### EXTRAHIERTER TEXT
* * *

Sichere Häfen in Libyen?

Bild: Sea-Eye.org/Pressematerial. Die Bild-Unterschrift dazu lautet: "Milizen stören Rettungseinsatz"

Verhindert wird dies durch ein erfolgreiches und übles Geschäftsmodell

Der folgende Beitrag ist vor 2021 erschienen. Unsere Redaktion hat seither ein neues Leitbild und redaktionelle Standards. Weitere Informationen finden Sie hier.

Zu den großen Fragen, die sich außerhalb der Corona-Krise stellen, gehört diese: Warum schaffen es die EU, die UN und die großen Flüchtlingsorganisationen nicht, Migranten in Libyen auf eine menschenwürdige Art unterzubringen?

Kann das System in Libyen, das Migranten wie Gefangene behandelt, reformiert werden, fragt ein aktueller Artikel der Global Initiative Against Organised Transnational Crime und stellt zumindest Aufklärung der Problemlage in Aussicht. Ein Schlüsselsatz der Analyse sagt allerdings schon fast alles:

"Die Macht im westlichen Libyen bemisst sich noch immer an der militärischen Stärke."

* * *

### EXTRAHIERTE DATENSÄTZE
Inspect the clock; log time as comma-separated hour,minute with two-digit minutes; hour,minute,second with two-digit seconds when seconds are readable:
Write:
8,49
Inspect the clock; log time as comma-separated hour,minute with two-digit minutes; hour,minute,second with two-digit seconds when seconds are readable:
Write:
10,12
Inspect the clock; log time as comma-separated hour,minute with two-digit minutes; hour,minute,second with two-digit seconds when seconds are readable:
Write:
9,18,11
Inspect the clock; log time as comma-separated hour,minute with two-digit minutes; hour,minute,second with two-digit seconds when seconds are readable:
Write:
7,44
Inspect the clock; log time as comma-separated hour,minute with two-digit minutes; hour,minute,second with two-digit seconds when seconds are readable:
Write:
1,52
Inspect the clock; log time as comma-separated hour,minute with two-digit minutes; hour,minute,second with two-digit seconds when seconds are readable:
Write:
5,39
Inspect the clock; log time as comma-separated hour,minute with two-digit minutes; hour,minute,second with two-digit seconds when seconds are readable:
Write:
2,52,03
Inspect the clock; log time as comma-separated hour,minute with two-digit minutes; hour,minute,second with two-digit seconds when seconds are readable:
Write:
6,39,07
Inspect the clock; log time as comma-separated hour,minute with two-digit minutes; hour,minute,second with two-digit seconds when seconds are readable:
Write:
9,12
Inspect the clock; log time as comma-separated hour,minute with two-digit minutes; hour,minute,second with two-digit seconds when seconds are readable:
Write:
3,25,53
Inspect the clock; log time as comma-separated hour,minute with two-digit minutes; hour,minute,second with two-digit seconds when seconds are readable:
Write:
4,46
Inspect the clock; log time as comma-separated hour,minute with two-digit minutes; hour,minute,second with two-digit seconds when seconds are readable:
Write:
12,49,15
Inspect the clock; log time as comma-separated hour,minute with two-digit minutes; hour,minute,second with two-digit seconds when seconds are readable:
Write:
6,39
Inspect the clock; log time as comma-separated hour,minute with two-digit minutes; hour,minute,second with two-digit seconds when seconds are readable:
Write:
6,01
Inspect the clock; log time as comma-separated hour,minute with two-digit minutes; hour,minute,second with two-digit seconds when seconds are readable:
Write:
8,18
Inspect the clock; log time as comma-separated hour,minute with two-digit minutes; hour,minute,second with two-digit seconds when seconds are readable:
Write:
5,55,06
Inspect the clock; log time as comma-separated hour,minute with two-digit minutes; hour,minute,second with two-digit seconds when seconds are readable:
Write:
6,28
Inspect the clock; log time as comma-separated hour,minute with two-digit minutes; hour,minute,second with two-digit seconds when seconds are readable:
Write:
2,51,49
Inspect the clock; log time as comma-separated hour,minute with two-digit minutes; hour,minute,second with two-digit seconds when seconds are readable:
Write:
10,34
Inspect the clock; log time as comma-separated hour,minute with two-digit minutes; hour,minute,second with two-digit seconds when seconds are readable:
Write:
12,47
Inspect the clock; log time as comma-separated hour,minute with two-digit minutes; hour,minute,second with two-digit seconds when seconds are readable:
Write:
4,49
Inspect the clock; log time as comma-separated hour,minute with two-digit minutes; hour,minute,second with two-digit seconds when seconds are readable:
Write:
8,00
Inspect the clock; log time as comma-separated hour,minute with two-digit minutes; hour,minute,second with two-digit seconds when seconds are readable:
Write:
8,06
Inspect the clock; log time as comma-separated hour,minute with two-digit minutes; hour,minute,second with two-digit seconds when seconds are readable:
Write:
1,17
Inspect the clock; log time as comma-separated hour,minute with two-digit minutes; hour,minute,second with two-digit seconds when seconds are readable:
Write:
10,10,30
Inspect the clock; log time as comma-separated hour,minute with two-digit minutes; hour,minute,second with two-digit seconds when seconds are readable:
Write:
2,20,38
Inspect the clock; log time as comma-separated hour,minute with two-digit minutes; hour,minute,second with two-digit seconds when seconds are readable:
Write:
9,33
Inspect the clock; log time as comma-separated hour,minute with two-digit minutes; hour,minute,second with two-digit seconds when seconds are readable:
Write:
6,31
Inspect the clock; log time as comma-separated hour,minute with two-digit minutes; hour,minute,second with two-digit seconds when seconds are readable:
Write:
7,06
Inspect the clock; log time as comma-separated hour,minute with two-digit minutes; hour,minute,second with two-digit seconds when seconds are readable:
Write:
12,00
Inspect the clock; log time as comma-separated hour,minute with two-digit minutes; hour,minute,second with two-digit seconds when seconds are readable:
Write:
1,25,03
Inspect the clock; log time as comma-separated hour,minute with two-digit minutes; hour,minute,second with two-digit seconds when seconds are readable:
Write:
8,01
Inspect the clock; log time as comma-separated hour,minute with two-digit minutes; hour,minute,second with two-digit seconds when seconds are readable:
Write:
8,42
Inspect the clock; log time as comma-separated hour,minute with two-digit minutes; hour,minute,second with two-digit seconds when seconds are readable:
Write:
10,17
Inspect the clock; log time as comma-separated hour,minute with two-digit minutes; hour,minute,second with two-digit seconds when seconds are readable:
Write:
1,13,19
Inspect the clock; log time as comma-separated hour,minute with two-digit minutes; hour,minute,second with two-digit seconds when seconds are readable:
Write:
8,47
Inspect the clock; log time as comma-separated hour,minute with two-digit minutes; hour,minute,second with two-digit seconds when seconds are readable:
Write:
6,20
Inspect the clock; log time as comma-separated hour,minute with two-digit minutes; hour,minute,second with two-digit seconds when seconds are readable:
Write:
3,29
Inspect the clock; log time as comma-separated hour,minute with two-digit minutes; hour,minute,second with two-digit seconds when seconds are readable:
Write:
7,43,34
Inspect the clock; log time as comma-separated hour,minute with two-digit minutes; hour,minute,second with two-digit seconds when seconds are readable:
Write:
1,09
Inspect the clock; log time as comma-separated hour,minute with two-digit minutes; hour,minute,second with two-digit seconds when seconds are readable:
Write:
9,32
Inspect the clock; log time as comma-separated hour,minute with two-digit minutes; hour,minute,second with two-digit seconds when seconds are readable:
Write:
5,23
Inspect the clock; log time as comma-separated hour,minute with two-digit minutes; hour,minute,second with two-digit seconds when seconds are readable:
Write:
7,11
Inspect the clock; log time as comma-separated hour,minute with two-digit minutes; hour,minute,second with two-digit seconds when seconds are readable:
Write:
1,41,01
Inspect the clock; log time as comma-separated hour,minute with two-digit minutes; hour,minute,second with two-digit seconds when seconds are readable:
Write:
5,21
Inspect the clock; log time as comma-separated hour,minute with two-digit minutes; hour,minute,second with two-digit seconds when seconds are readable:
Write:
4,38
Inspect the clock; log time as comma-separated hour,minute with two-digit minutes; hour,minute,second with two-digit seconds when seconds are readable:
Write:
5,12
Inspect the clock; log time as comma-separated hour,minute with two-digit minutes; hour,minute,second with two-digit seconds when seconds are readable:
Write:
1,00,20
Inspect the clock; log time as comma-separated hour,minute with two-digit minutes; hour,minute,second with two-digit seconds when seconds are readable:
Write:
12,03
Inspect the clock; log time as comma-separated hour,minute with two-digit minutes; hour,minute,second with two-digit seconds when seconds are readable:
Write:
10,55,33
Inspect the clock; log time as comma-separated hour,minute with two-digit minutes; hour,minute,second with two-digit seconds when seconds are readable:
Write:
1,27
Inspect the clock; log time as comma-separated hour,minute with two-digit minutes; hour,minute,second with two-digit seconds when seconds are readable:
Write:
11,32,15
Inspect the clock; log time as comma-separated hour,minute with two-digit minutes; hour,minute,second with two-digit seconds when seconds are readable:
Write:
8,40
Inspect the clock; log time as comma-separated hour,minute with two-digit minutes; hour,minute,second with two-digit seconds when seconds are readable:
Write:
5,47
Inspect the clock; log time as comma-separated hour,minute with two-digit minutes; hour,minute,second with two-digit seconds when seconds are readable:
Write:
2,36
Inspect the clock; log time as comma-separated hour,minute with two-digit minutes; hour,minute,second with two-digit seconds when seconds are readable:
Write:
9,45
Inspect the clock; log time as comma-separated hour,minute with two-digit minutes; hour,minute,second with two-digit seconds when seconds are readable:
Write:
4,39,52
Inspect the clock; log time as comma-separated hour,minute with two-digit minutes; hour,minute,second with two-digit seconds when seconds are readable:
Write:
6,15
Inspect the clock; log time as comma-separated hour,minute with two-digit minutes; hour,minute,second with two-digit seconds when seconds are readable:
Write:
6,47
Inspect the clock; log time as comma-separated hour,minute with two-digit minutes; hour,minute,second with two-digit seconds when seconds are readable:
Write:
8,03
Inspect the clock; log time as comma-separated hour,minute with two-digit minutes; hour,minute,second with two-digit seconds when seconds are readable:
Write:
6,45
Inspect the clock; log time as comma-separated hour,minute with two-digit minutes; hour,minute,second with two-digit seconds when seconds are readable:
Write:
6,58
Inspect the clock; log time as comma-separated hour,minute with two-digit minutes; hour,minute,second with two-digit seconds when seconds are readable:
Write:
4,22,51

* * *

### AUFGABEN
1. Stimmen die folgenden Aussagen mit dem Text über Migranten in Libyen überein? Beantworte jede mit Ja oder Nein und zitiere die ausschlaggebenden Worte des Textes wörtlich.
(a) Der Beitrag ist nach 2021 erschienen.
(b) Ein Artikel der Global Initiative Against Organised Transnational Crime fragt, ob das System in Libyen reformiert werden kann.
(c) Laut der Analyse bemisst sich die Macht im westlichen Libyen an der militärischen Stärke.
2. Fasse den Text über Migranten in Libyen in zwei Sätzen zusammen.
3. Übersetze den folgenden Satz aus dem Text über Migranten in Libyen ins Englische: „Die Macht im westlichen Libyen bemisst sich noch immer an der militärischen Stärke.“

### LÖSUNGEN
1.
(a) Nein: „Der folgende Beitrag ist vor 2021 erschienen.“
(b) Ja: „Kann das System in Libyen, das Migranten wie Gefangene behandelt, reformiert werden, fragt ein aktueller Artikel der Global Initiative Against Organised Transnational Crime“
(c) Ja: „Die Macht im westlichen Libyen bemisst sich noch immer an der militärischen Stärke.“

2. Der Text fragt, warum es die EU, die UN und die großen Flüchtlingsorganisationen nicht schaffen, Migranten in Libyen auf menschenwürdige Art unterzubringen. Er verweist auf einen Artikel der Global Initiative Against Organised Transnational Crime, der fragt, ob das System, das Migranten wie Gefangene behandelt, reformiert werden kann, und zitiert dessen Schlüsselsatz, dass sich die Macht im westlichen Libyen noch immer an der militärischen Stärke bemisst.

3. Power in western Libya is still measured by military strength.